The Best Possible Taste?

                During periods at home it is a rare week that passes without our moseying along to see and hear some live music, and most weeks we’ll go at least twice. Out and about travelling of course it is a different story, with the tiny music player and speakers having to fill in the gap. [This is when some slight differences in musical taste kick in between myself and Husband-usually addressed by me listening to Coldplay during snatched moments while he showers].

                It is a mark of how much I’ve altered, I suppose, that I no longer listen to music radio in my car, preferring the diversions of talk radio these days. Years ago I’d have listened to music during most of my spare hours, but now I often prefer silence, or birdsong, or any of those lyrical, whimsical sounds poets bang on about.

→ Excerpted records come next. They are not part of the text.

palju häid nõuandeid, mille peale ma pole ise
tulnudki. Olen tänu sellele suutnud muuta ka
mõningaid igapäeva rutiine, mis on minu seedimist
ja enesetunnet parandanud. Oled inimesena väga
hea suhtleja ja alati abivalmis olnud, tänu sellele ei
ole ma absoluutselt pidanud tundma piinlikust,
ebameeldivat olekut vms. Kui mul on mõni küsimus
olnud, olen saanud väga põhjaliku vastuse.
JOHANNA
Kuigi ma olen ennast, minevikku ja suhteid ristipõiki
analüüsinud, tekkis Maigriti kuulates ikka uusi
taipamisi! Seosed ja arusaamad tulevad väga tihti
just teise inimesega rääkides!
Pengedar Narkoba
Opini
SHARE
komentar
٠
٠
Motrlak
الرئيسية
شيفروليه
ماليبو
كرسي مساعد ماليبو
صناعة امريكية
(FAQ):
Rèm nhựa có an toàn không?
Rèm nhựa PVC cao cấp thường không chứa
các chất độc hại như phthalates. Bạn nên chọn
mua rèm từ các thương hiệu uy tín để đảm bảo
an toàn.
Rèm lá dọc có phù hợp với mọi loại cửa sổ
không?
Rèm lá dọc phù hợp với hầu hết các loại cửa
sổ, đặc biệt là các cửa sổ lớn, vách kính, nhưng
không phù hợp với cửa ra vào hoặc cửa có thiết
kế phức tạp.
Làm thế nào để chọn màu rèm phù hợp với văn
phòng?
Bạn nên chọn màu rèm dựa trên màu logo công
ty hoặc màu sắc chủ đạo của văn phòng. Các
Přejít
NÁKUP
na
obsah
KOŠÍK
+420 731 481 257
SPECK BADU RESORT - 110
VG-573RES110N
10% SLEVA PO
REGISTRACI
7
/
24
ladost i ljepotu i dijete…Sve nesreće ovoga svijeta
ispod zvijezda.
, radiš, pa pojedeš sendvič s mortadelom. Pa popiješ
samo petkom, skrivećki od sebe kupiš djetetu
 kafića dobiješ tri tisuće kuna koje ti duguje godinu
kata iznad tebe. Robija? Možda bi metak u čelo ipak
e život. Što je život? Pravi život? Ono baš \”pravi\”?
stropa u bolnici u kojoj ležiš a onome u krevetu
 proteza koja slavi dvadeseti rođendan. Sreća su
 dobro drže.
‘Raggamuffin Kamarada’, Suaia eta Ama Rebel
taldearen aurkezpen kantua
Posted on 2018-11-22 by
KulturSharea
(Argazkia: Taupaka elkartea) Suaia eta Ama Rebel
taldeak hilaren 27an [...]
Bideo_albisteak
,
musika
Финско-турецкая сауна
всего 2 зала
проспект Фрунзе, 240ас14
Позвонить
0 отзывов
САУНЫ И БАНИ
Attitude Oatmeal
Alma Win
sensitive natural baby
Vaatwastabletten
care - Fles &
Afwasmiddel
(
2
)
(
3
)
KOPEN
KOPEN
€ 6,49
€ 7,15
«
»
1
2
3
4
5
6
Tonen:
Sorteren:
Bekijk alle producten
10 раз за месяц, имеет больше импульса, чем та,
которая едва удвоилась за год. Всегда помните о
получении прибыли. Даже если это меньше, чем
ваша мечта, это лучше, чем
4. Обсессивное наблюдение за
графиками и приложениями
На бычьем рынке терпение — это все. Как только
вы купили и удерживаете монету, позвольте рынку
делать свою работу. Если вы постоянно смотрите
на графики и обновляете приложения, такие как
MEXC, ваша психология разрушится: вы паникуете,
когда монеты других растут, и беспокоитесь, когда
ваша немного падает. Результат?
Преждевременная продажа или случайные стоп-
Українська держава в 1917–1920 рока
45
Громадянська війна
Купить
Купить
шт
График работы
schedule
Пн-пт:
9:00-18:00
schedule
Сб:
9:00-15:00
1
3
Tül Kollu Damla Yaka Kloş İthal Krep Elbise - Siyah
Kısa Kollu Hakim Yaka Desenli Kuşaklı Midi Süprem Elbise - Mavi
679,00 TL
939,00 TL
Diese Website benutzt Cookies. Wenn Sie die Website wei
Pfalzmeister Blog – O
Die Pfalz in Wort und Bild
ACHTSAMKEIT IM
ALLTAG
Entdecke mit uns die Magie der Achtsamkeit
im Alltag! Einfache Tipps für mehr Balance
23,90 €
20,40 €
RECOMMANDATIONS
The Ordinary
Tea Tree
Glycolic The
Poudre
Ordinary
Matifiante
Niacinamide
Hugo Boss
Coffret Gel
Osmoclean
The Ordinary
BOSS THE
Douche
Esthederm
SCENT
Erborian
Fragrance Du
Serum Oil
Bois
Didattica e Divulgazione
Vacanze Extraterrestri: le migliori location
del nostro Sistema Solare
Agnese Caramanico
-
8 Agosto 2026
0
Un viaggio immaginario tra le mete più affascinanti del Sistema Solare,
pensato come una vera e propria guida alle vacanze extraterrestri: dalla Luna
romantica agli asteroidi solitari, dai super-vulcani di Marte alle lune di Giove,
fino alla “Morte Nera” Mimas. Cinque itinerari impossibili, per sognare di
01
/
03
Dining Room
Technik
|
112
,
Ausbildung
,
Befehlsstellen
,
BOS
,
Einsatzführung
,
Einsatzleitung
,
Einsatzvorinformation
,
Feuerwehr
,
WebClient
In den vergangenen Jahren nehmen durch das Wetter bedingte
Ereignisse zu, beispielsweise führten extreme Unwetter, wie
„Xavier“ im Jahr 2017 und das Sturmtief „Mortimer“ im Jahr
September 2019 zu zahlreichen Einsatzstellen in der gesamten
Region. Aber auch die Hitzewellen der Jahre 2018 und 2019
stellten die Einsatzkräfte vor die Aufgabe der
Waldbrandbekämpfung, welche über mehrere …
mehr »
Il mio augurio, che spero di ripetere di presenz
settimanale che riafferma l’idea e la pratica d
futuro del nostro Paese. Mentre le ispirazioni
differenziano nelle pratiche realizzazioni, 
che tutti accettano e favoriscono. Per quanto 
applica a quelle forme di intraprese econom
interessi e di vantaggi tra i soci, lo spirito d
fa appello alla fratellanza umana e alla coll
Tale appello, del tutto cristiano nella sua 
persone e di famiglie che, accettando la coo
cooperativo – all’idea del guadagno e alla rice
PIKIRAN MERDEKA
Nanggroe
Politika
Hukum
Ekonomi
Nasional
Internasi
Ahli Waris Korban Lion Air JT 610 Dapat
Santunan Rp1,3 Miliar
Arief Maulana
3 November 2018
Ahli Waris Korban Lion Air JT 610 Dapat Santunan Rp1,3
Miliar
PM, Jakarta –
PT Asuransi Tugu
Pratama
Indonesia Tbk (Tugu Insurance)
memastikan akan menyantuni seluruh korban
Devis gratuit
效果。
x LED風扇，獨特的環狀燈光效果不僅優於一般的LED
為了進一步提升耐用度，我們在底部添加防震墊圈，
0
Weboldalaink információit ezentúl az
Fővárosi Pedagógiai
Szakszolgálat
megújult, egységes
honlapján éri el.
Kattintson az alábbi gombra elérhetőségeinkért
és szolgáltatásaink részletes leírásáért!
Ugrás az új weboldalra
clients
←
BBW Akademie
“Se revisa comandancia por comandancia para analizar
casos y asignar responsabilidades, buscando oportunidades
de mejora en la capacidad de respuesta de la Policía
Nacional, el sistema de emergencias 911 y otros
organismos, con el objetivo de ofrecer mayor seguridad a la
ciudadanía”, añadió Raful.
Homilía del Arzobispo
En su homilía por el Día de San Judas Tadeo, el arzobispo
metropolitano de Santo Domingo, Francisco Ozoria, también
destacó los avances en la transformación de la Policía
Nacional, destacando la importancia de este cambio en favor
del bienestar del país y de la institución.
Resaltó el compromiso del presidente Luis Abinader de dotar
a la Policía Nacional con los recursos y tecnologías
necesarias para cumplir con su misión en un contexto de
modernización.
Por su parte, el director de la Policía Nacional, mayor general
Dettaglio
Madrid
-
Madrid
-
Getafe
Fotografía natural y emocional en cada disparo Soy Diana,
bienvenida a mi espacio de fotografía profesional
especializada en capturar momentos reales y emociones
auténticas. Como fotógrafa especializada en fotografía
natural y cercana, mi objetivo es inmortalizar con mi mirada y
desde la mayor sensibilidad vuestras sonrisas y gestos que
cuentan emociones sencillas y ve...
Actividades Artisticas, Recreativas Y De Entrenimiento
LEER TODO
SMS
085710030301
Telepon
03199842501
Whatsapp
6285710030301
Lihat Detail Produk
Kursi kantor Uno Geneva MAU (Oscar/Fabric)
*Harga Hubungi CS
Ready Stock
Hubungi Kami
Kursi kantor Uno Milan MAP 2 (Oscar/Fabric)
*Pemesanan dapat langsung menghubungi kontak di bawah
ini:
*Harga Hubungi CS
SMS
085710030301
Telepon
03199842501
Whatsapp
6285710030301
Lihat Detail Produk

                As a teenager of the mid to late sixties [we babyboomers always like to boast this is the best, the only era for music]-I got my fix in regular doses of essential listening like ‘Pick of the Pops’ on Sunday evenings, when the entire chart would be played to exceedingly naff presentation of Alan Freeman, who called us ‘pop pickers’ [as opposed to pickpockets, perhaps]. In the beginning, one of my brothers and myself would record it all on a reel to reel tape recorder, whilst simultaneously writing each song in a notebook with a diligence we did not apply to homework . We were banished to a cold room. Later, when I was left as the lone teenager I continued to be banished in order to listen, although I’d given up the recording by then.

                A great disappointment to my classical music loving father [he called it seeerious music], I glued myself mulishly to TV’s ‘Top of the Pops’ each Thursday evening. [Sadly its reputation is now tarnished by the grim revelations about one of its presenters]. My parents didn’t ‘get’ it, displaying all the cliché ridden behaviour of the era-‘you can’t tell whether they are boys or girls’ [of the long haired band members], or ‘what a racket!’

                Once, in a rare moment of watching, my father turned to me triumphant during the climax of the number one single and shouted, “I LIKE this one!” I remember my despair. It was the odious, banal and stubbornly popular ‘Silence is Golden’ by the hideous Tremeloes.

                Another time they returned from a weekend away proudly bearing a gift, at a time when I’d just bought ‘Sunshine of Your Love’ by new, progressive band, Cream. They’d gone to a record shop all by themselves [they boasted] and asked the salesperson what was ‘number 1’? “because she’s bound to like that one” What was it? It was ‘This is the Captain of Your Ship’ by Reperata and the Delrons. If you’ve ever heard this you will understand my teenage emotions. I may have managed to play it once, to satisfy their proud smiles. It all demonstrates how parents misunderstand teenagers.

                Now I realise how lucky I am to live within a cycle or a short bus ride away from a whole range of music venues showcasing a broad spectrum of local, talented musicians and I could probably enjoy a different act and genre every night of the week-if I had the energy. Better still, our local music festival takes place next month-about which, more anon!